EXTRACTO DEL DOCUMENTO —
###

La cizaña entre las flores


Graham Greene
La Jornada Semanal, suplemento de La jornada. México, mayo del 2001.

Traducción de Rubén Moheno


En 1957, Graham Greene viajó a China con un pequeño grupo de típicos británicos que incluía a la señorita Smith de Hampstead, comunista y lectora asidua del Morning Star, un profesor de temas educativos, “el inocente lord Chorley”, y la picarona Margaret Lane, periodista y amiga de Greene. En este texto, el gran escritor británico relata las peripecias del viaje, los pintorescos conflictos que se dieron entre el Oriente y el Occidente y “la forma abominable” en que se comportaron los hijos de la pérfida Albión con los habitantes de la “misteriosa China”. Es notable la traducción hecha por el gran especialista mexicano en la obra de Greene, nuestro colaborador Rubén Moheno.


Poco podía prever del tiempo turbulento que me esperaba, cuando mi amiga Margaret Lane llamó por teléfono para invitarme, sujeto al consentimiento de las autoridades chinas, a formar parte de un pequeño grupo que viajaría por China durante un mes, en el que se encontrarían ella y su esposo, en abril de 1957.

Me sentí algo defraudado cuando me hallé sin mis amigos en el aeropuerto de Londres, quienes al parecer partirían en otro grupo unas semanas más tarde. Así que ahí estábamos en la pista, un grupo de cuatro, todos desconocidos entre sí: yo mismo, una señorita Smith, dama comunista de Hampstead, un profesor cuyo nombre no capté al principio. Su tema, educación comparativa, entonces era algo muy desconocido para mí, y seguiré llamándolo el profesor, dado que resultó que yo habría de comportarme en forma abominable con él. Yo habría de comportarme en forma abominable incluso con el inocente lord Chorley, pero lord Chorley ha muerto y no puede afectarle nada de lo que yo escriba.

El problema no empezó en la primera etapa, que nos llevó a Moscú, donde cambiamos aviones, tampoco durante las cuarenta y ocho horas que siguieron, en esos lejanos días previos al jet, hacia Pekín, así que tal vez el Mou-Tai, que aprendimos a valorar cuando llegamos a China, pudo haber contribuido en algo a los problemas que causé. Nos vimos muy poco entre los aviones en Moscú, y aún éramos un grupo amistoso cuando abordamos el avión chino en la capital mongolesa, Ulan Bator. El aterrizaje en Pekín fue muy brusco, y entonces pregunté a la azafata por qué no había cinturones de seguridad. “Oh”, dijo ella, “claro que teníamos cinturones de seguridad al principio, pero ahora nuestros pilotos son muy confiables.”

###

TAREAS DEL EJERCICIO —
1) Reproduce al pie de la letra un fragmento del relato del viaje a China. Empieza en las palabras "En 1957, Graham" y termina después de "colaborador Rubén Moheno.".
2) Enumera las ciudades por las que pasa el grupo en avión, según el relato del viaje a China, desde la salida hasta la llegada.

FILAS REGISTRADAS —

###

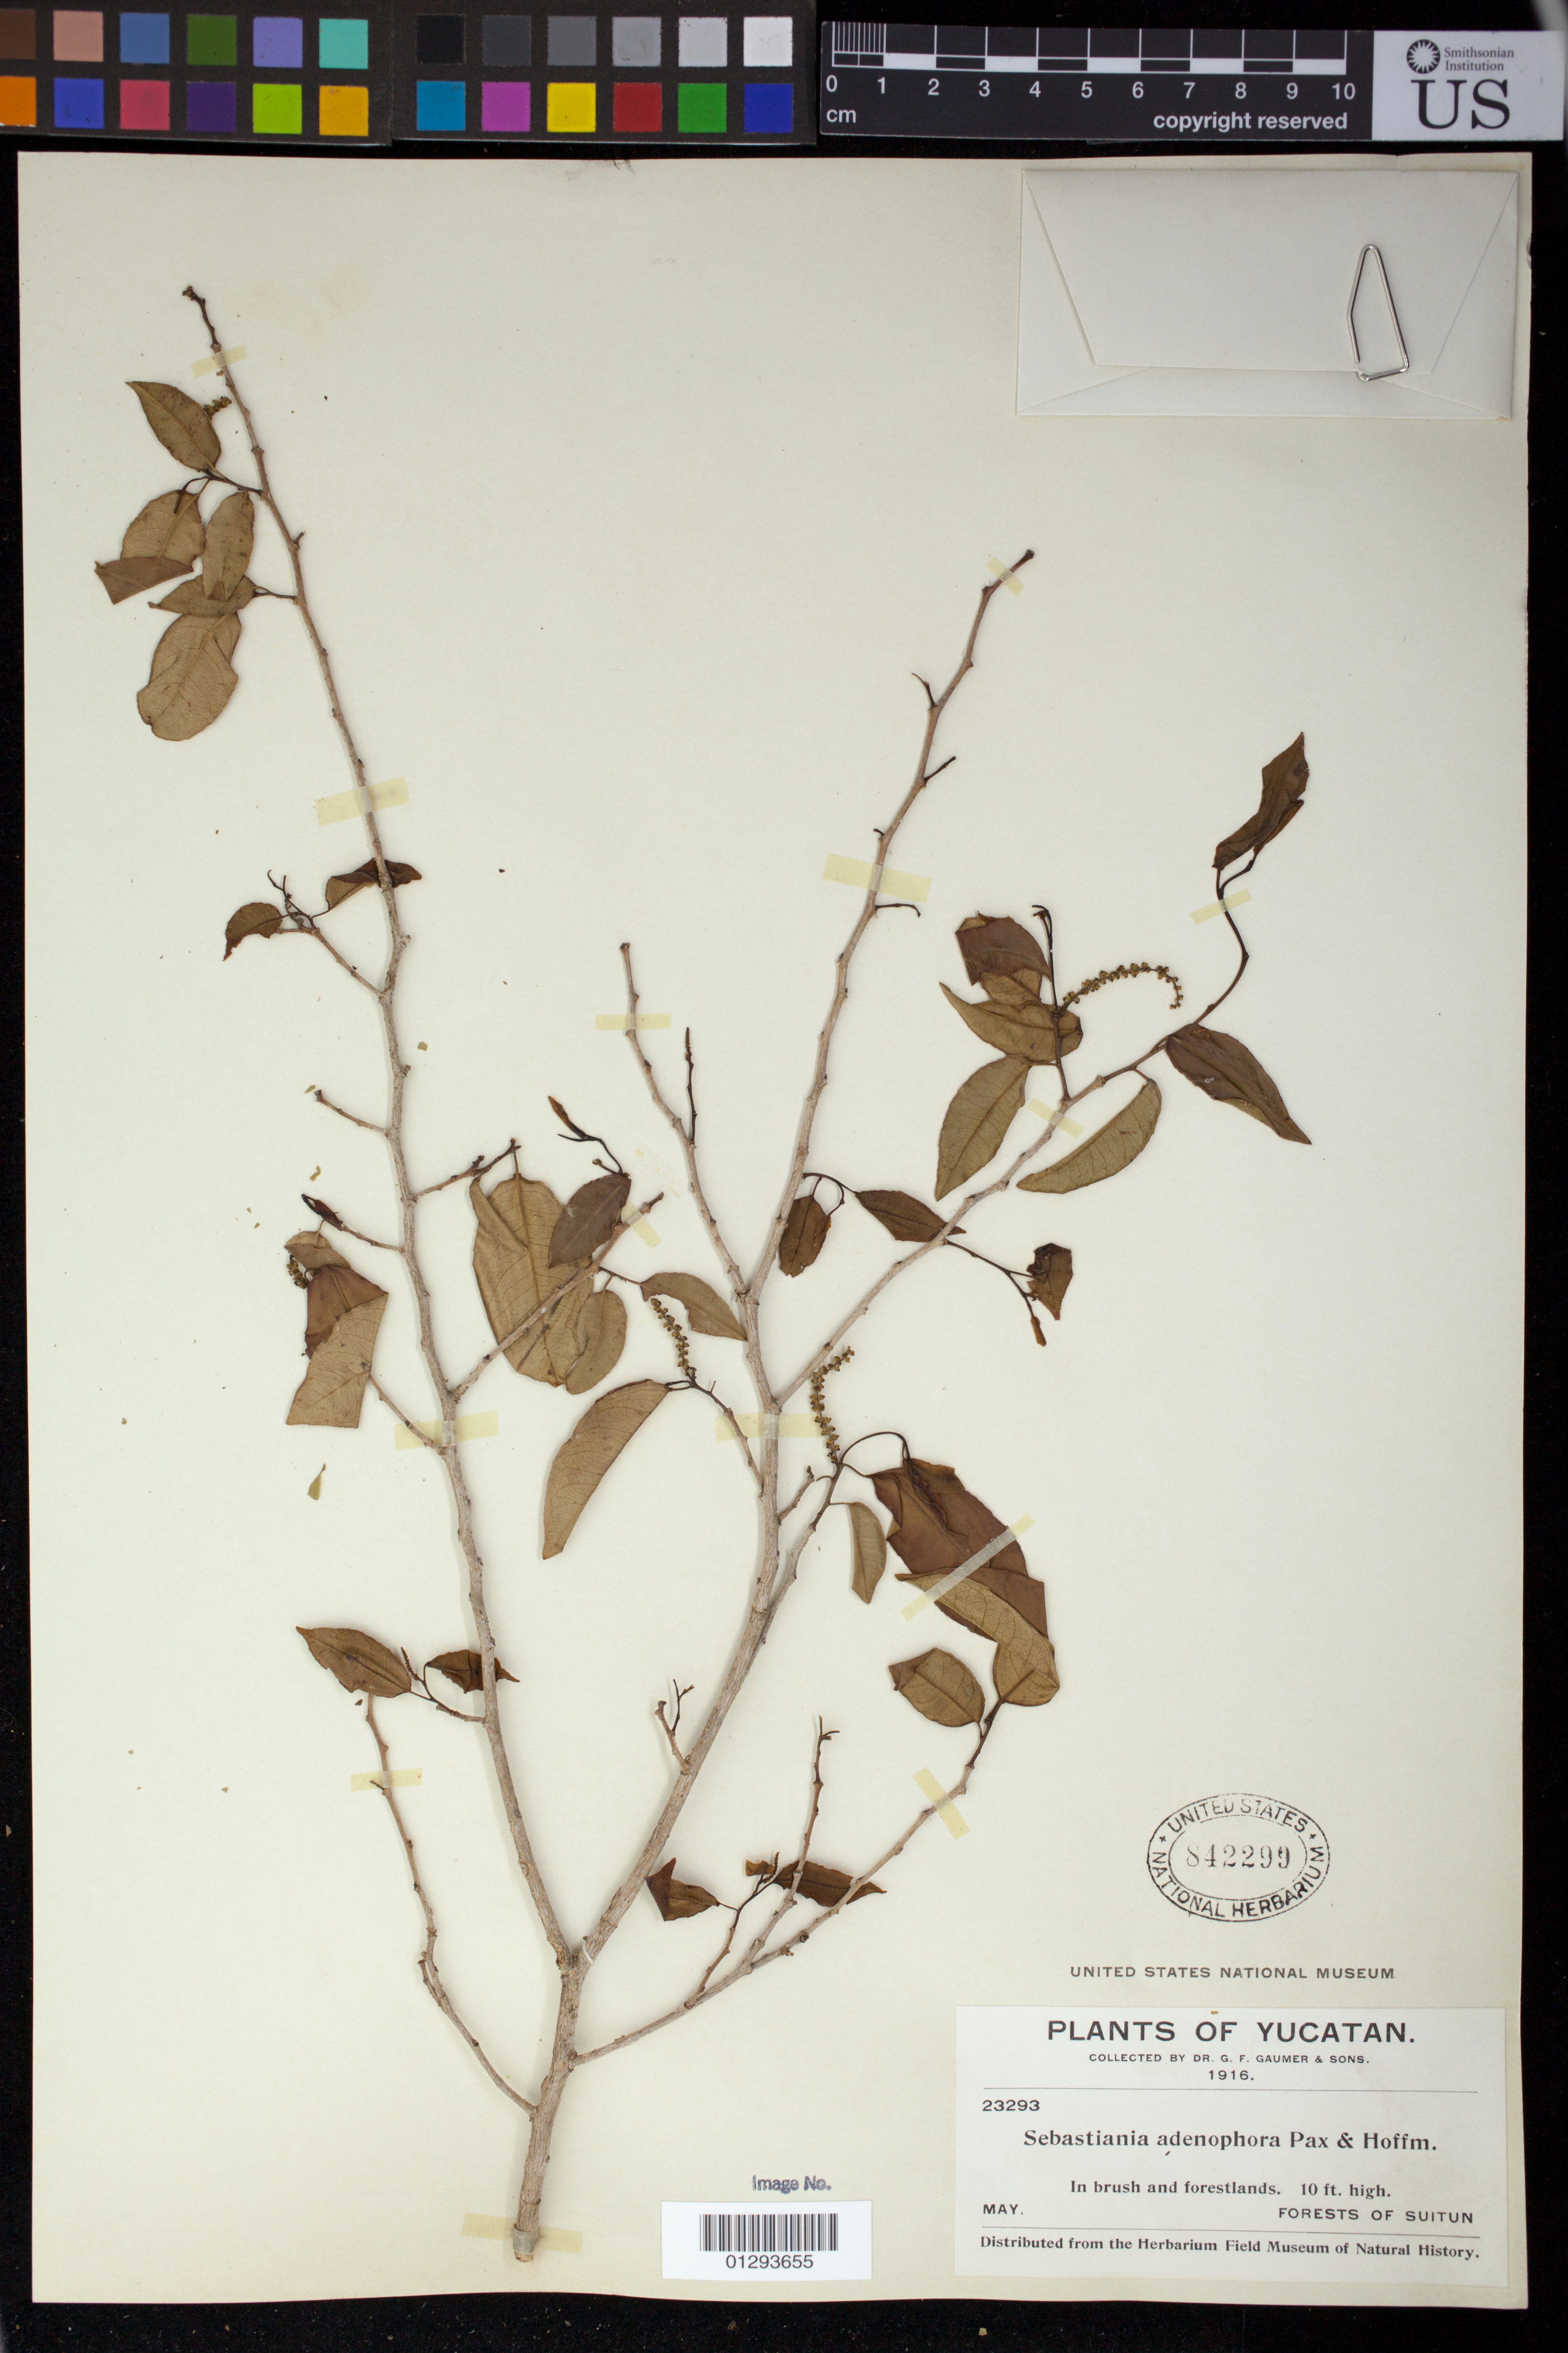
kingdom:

###

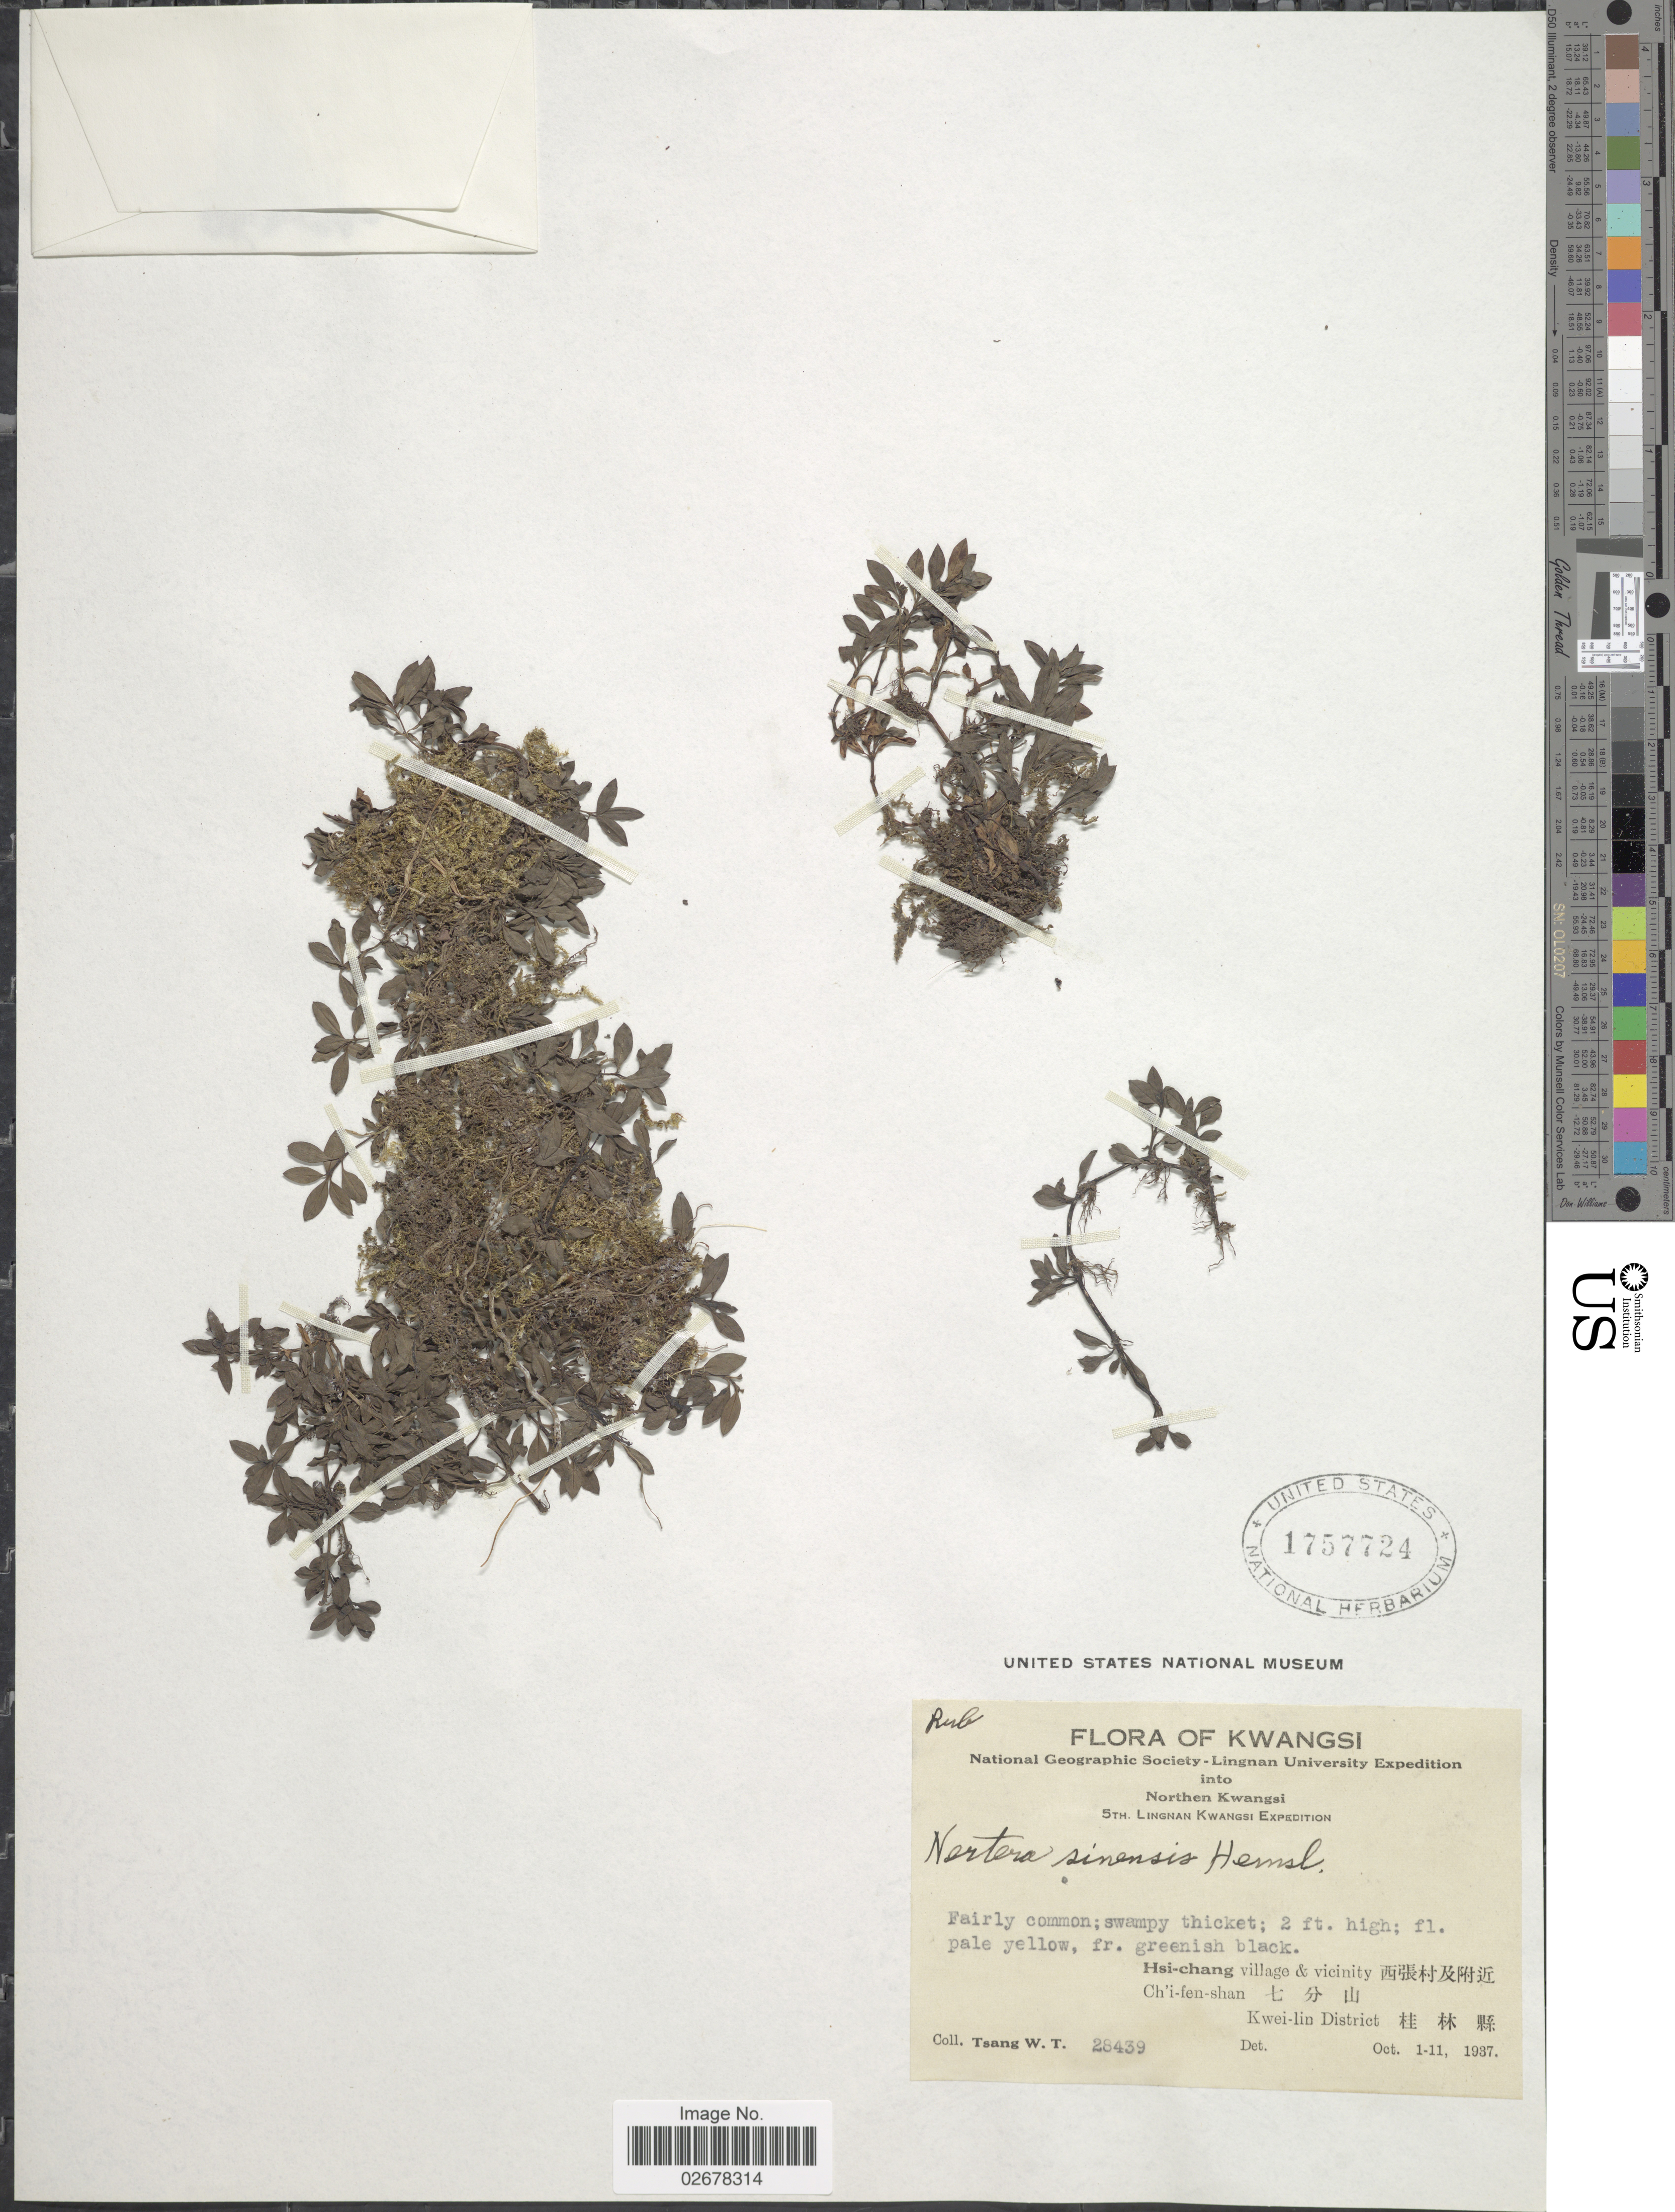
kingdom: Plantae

###

PROBLEMAS RESUELTOS —
1)
En 1957, Graham Greene viajó a China con un pequeño grupo de típicos británicos que incluía a la señorita Smith de Hampstead, comunista y lectora asidua del Morning Star, un profesor de temas educativos, “el inocente lord Chorley”, y la picarona Margaret Lane, periodista y amiga de Greene. En este texto, el gran escritor británico relata las peripecias del viaje, los pintorescos conflictos que se dieron entre el Oriente y el Occidente y “la forma abominable” en que se comportaron los hijos de la pérfida Albión con los habitantes de la “misteriosa China”. Es notable la traducción hecha por el gran especialista mexicano en la obra de Greene, nuestro colaborador Rubén Moheno.

2) El grupo pasa por Londres, Moscú, Ulan Bator y Pekín.